Fetal exposure to ondansetron showed no association with adverse pregnancy outcomes in a nationwide Danish cohort study that included more than 608,000 pregnancies, according to a report published online Feb. 28 in the New England Journal of Medicine.
Ondansetron, an antiemetic often prescribed for nausea and vomiting during pregnancy, was not associated with an increased rate of spontaneous abortion, stillbirth, any major birth defect, preterm delivery, low-birth-weight (LBW) infants, or small-for-gestational-age (SGA) infants, reported Björn Pasternak, M.D., Ph.D., of the department of epidemiology research at Statens Serum Institut, Copenhagen, and his associates.
"Although these results cannot definitively rule out the possibility of adverse effects in association with ondansetron, the results do provide reassurance regarding the use of this agent for nausea and vomiting in pregnancy," the investigators noted.
To date, only two controlled studies have assessed the fetal safety of the drug, which nevertheless is the most frequently prescribed antiemetic in the United States.
Dr. Pasternak and his colleagues used data from Danish national registries to construct a nationwide historical cohort of all pregnancies that resulted in a singleton birth, stillbirth, or any abortive outcome between 2004 and March 31, 2011. (Ondansetron was rarely used during pregnancy before 2004 in Denmark.)
The investigators assessed outcomes in 608,385 pregnancies. Mothers took ondansetron in 1,970 of these pregnancies. The median number of doses dispensed was 30 per pregnancy.
In an initial unadjusted analysis, exposure to ondansetron did not increase the risk of stillbirth, major birth defects, LBW infants, or SGA infants.
The researchers then conducted several propensity-matched analyses for six possible adverse outcomes.
For the 1,233 pregnancies in this analysis in which the mother took ondansetron during the first trimester, 36 infants (2.9%) had a major birth defect. In comparison, 141 of 4,932 infants (also 2.9%) not exposed to the drug had a major birth defect. This study was not powered to assess the risks of individual birth defects.

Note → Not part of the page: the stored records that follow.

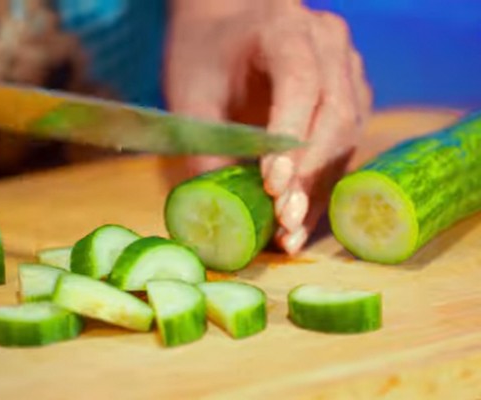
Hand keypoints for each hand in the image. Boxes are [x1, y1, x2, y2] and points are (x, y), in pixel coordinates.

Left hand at [164, 0, 371, 254]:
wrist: (226, 29)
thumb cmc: (204, 57)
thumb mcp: (190, 97)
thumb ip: (206, 149)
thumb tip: (223, 215)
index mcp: (284, 29)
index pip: (300, 83)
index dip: (290, 138)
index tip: (272, 185)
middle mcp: (328, 44)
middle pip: (335, 115)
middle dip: (308, 175)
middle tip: (283, 221)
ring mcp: (347, 70)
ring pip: (347, 137)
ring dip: (318, 189)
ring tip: (289, 233)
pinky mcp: (352, 97)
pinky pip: (345, 146)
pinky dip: (321, 185)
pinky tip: (299, 219)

The rate of preterm birth was 6.2% among women who took ondansetron and 5.2% among women who did not, a difference that was not significant. Similarly, the rates of stillbirth were 0.3% and 0.4%, respectively, also a nonsignificant difference.

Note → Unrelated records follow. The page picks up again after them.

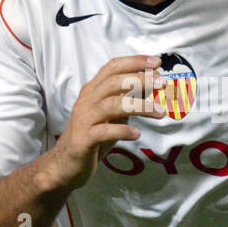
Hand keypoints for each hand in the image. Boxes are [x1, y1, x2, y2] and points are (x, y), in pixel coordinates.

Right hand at [46, 54, 166, 191]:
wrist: (65, 164)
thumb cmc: (91, 137)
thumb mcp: (112, 115)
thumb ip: (127, 100)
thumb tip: (151, 86)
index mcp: (93, 91)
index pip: (113, 67)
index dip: (134, 62)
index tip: (156, 62)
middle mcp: (87, 101)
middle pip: (114, 82)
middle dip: (140, 80)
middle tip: (162, 84)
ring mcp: (83, 120)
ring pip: (112, 105)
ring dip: (139, 106)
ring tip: (160, 112)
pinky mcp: (83, 140)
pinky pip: (103, 131)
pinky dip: (122, 131)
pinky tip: (137, 134)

The rates of LBW infants were 4.1% with exposure to ondansetron and 3.7% without exposure, also a nonsignificant difference. And the rates of SGA infants were 10.4% and 9.2%, another nonsignificant difference, Dr. Pasternak and his associates reported (New Engl. J. Med. 2013;368:814-23).

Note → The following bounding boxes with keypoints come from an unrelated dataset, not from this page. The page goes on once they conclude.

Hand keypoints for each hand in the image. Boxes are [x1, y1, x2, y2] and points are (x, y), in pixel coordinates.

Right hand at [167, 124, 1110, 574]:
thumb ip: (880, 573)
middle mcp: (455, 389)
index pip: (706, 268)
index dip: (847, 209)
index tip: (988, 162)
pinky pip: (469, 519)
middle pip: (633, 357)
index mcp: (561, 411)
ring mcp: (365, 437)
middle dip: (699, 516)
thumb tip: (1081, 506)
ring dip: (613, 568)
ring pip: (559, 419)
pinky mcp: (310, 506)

These results remained robust in several sensitivity analyses, including one that compared rates of adverse fetal outcomes between women who filled only one prescription for ondansetron and women who filled two or more such prescriptions.
Previously, a case-control study found an increase in the risk of cleft palate with in utero exposure to ondansetron. In this cohort, there were no cases of cleft palate, Dr. Pasternak and his associates said.
This study was funded by the Danish Medical Research Council. No financial conflicts of interest were reported.